Orang-orang yang serba
tahu alias sok tahu tidak lah sama
kedudukannya dengan orang yang tidak tahu. Meskipun memang sama-sama tidak
tahu. Perbedaannya utamanya seringkali terletak akibat yang ditimbulkannya.
Akibat dari orang yang sok tahu dapat
menimbulkan malapetaka. Hidup memang
membutuhkan suatu keahlian spesial. Tak masalah bila kita hanya menguasai suatu
ke ilmuan tertentu. Tetapi jujur terhadap diri sendiri dan orang lain atas
ketidaktahuan akan suatu hal adalah pelengkap yang diambil dari segala
keahlian.

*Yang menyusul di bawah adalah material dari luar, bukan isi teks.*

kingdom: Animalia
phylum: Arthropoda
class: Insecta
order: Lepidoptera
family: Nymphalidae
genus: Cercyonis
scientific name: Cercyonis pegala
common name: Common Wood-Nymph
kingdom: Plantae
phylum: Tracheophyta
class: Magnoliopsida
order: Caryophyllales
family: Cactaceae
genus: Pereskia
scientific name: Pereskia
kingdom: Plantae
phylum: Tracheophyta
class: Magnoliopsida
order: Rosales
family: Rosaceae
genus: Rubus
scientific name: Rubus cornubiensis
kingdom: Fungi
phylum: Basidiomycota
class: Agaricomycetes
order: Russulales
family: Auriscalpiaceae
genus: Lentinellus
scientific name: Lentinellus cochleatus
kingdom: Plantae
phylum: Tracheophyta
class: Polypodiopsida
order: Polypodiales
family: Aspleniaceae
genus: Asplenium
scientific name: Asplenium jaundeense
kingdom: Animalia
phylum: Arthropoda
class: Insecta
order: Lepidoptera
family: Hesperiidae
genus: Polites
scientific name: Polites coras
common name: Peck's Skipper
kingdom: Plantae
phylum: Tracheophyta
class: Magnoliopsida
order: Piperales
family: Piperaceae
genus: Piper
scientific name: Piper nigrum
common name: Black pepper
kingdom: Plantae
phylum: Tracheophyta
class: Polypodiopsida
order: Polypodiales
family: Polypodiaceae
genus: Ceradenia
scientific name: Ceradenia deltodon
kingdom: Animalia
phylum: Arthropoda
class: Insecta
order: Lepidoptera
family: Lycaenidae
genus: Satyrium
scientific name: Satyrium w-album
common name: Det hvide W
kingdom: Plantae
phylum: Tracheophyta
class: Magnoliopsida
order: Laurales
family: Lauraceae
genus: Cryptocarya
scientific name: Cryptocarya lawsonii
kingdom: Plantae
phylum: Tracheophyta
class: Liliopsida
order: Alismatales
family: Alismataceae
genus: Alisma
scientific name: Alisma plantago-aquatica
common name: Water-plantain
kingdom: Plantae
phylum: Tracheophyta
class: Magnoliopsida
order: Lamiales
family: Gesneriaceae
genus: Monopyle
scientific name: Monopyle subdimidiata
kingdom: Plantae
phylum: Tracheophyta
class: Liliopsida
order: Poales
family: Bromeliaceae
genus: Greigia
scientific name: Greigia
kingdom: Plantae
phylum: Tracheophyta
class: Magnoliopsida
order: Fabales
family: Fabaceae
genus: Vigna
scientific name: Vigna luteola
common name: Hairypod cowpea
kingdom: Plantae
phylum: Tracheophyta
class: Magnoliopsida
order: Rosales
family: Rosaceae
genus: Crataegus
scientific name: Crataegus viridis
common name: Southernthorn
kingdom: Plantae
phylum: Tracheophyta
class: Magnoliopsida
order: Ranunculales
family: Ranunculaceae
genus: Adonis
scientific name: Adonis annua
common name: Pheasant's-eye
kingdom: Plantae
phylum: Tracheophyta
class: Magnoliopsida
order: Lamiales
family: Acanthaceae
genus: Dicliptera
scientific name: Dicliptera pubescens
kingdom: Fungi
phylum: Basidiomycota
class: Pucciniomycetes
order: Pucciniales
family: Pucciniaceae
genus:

Tidaklah aib berkata tika tahu, bukan kebodohan, atau bukan sekedar
mempertahankan gensi atau citra diri. Ini bukan sekedar sudut pandang aturan
dalam kehidupan, tapi ini juga bagian penting dari menghindari akibat dari sok tahu. Bahwa tidak aib berkata tidak tahu dan bukan
bodoh juga berkata tidak tahu. Dengan tetap memegang semangat menuntut ilmu,
kita harus menanamkan keberanian dan kelapangan hati untuk berani berkata tidak
tahu. Itu adalah jalan keselamatan dan kedamaian, sekaligus pintu kebesaran
yang sesungguhnya. Mengapa harus menutupi kebodohan kita, karena apa pun yang
kita ungkapkan akan menjadi musuh kita juga. Orang-orang pintar pasti menyakini
bahwa apa yang sudah mereka ucapkan pasti mengandung resiko baik sekarang
maupun nanti. Maka berkata tahu padahal tidak tahu akan menimbulkan resiko
besar, karena semua butuh pertanggujawaban. Dari sinilah seharusnya kita
bersemboyan disaat tidak tahu “Lebih
baik berkata tidak tahu daripada sok tahu”.
Untuk itulah kalau memang tidak tahu buat apa kita bersembunyi di balik
kata tahu. Katakan dengan segala kebesaran hati ini: “Maaf Saya tidak tahu” hehehe.